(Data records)
▼
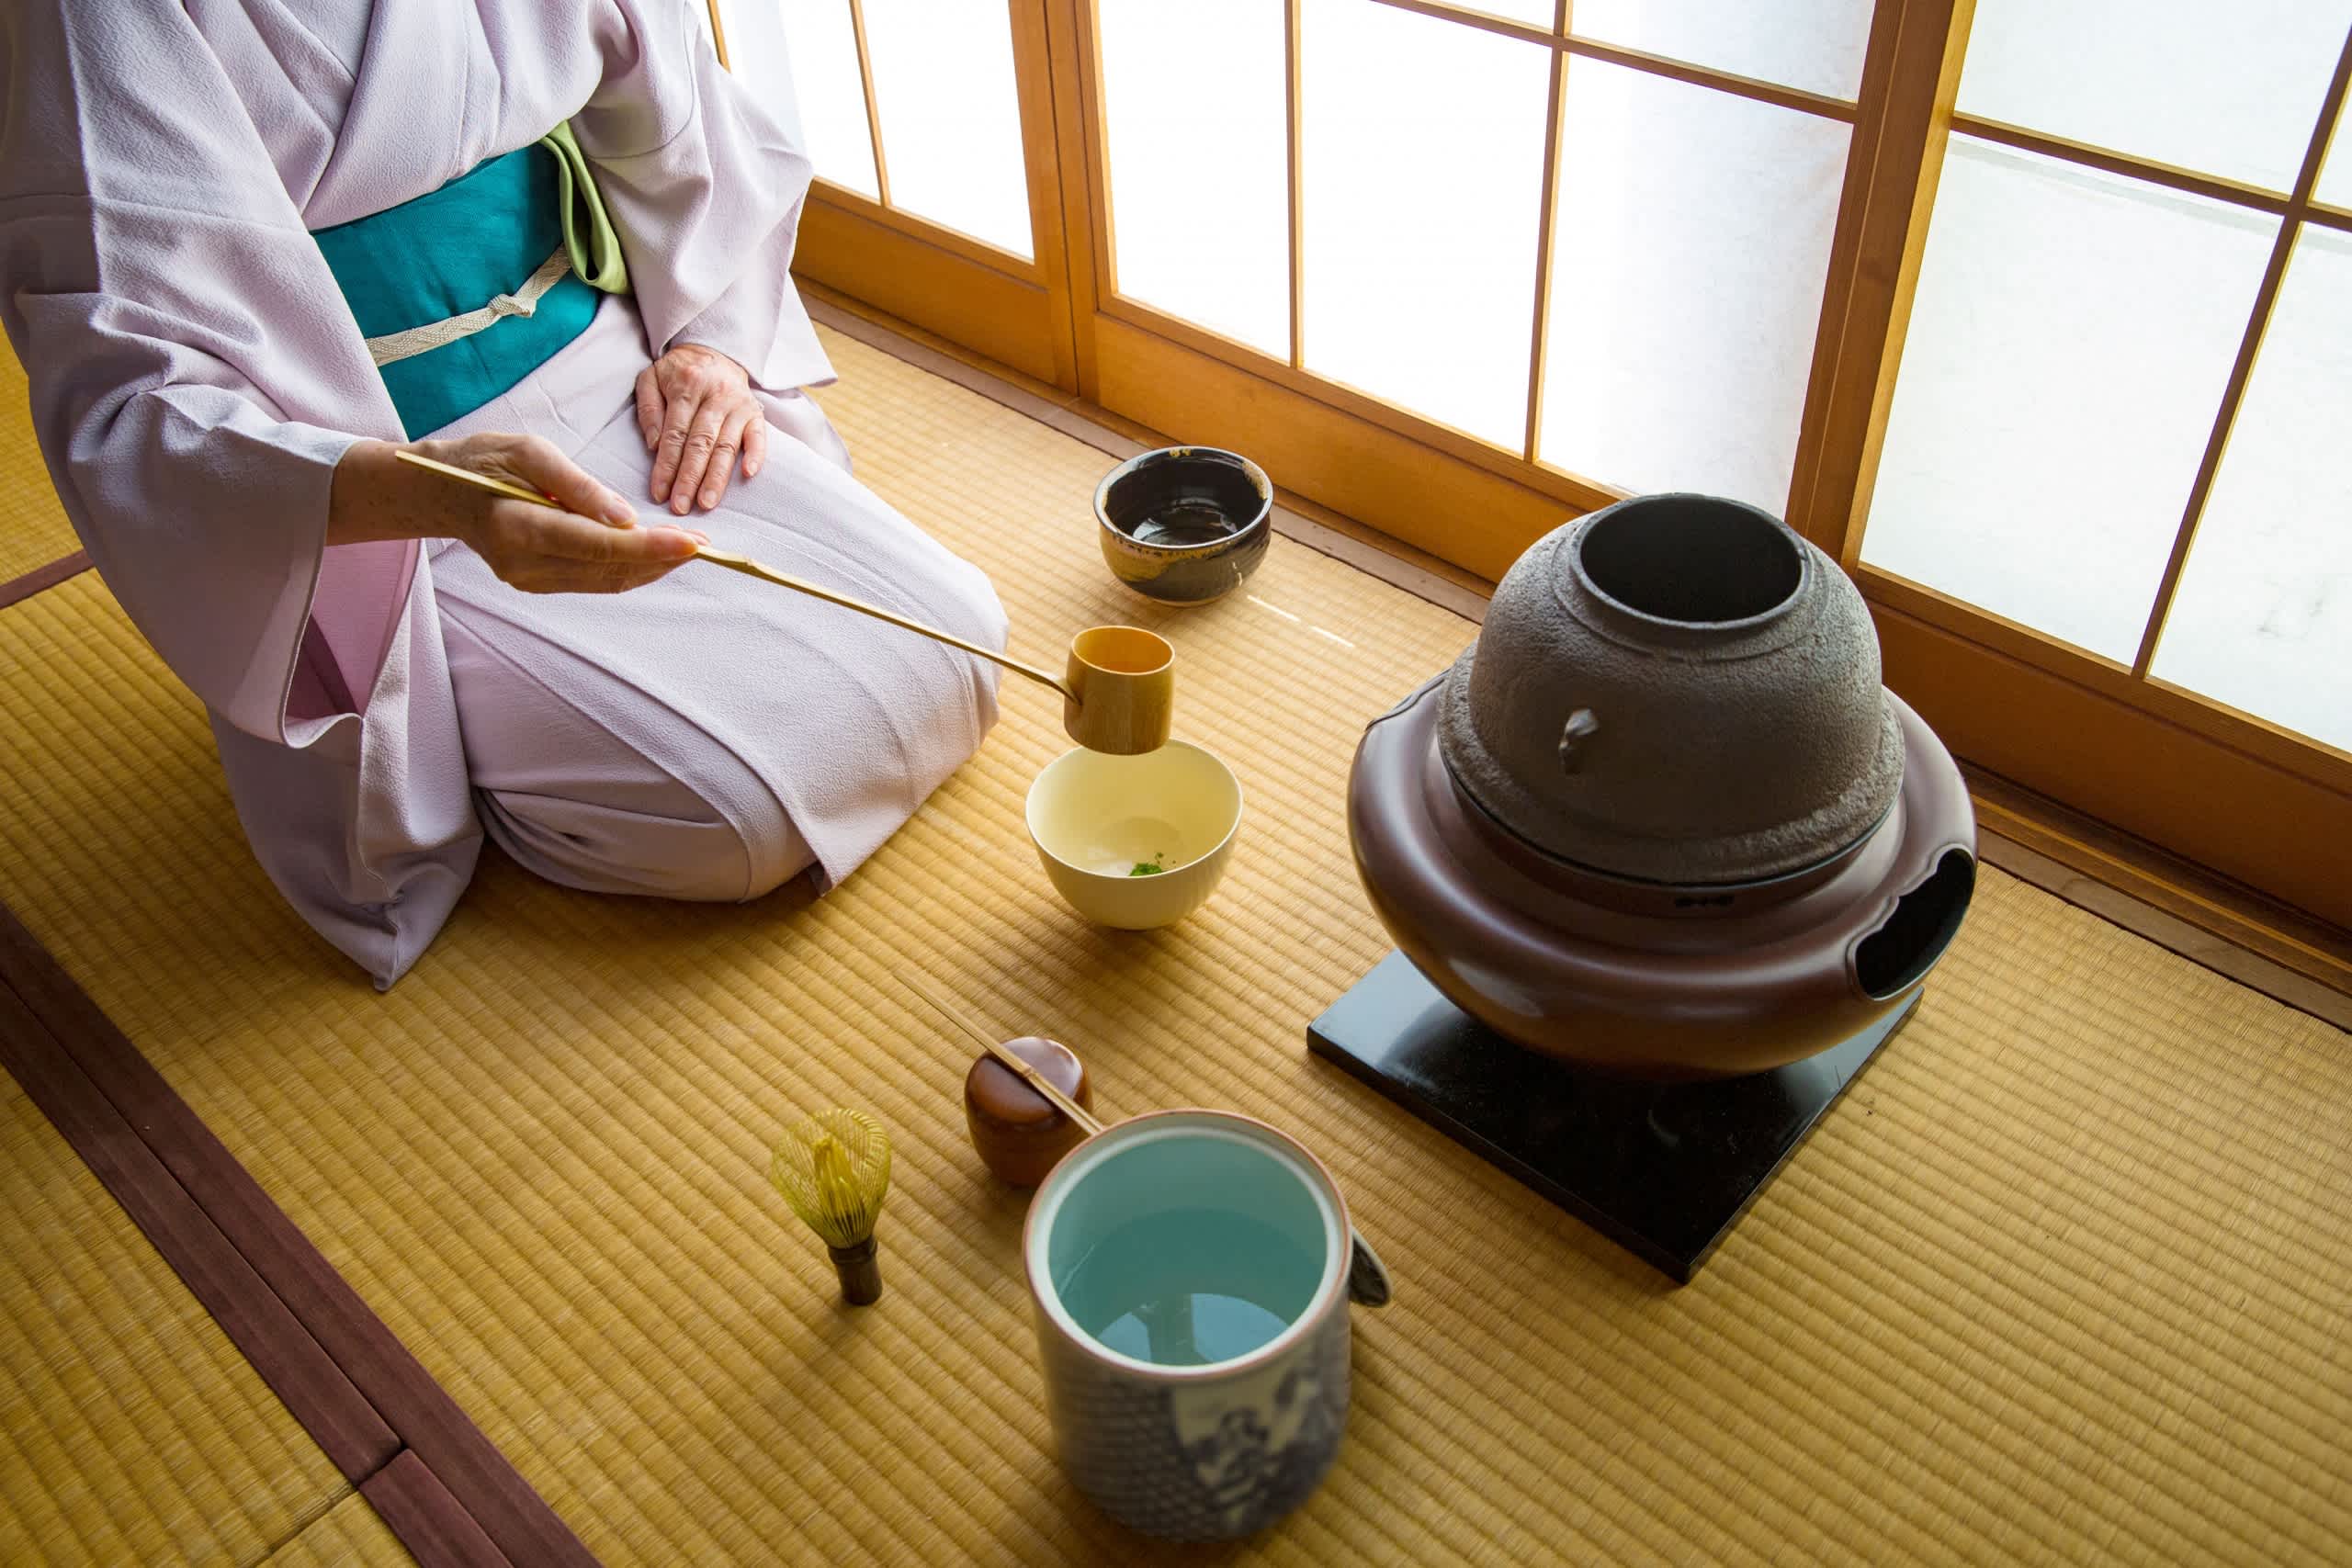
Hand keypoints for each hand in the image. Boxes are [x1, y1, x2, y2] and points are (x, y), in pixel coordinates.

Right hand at [329, 433, 704, 594]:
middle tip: (705, 544)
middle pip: (608, 570)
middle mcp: (523, 564)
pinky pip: (593, 581)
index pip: (598, 545)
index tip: (693, 544)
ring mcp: (529, 581)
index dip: (650, 547)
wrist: (440, 493)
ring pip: (605, 581)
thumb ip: (577, 485)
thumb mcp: (528, 452)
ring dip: (650, 567)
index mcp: (518, 528)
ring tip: (689, 548)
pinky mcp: (536, 584)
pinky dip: (627, 567)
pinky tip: (653, 553)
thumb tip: (626, 517)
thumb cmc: (484, 462)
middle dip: (661, 559)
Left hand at [635, 342, 765, 514]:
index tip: (660, 492)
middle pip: (701, 443)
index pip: (675, 434)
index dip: (666, 465)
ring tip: (706, 502)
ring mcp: (738, 404)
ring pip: (726, 445)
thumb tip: (655, 445)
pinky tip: (748, 474)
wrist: (713, 349)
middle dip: (690, 478)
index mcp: (686, 386)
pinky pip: (758, 435)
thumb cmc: (678, 372)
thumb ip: (648, 409)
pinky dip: (756, 454)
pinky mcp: (755, 411)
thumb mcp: (651, 378)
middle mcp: (715, 395)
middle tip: (681, 505)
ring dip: (717, 477)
▲
(DIRECTIONS FOR THIS TASK): Every line from the one containing "wrist: (713, 349)" through the last line of the entries above must be output exactly. Leave the rest out.

(OUTPUT FOR THIS TASK):
wrist: (713, 349)
middle dip: (690, 478)
index mcp: (686, 386)
pinky pip: (758, 435)
thumb cmc: (678, 372)
thumb ip: (648, 409)
pinky dip: (756, 454)
pinky mcp: (755, 411)
thumb mcp: (651, 378)
middle mcp: (715, 395)
middle tip: (681, 505)
ring dip: (717, 477)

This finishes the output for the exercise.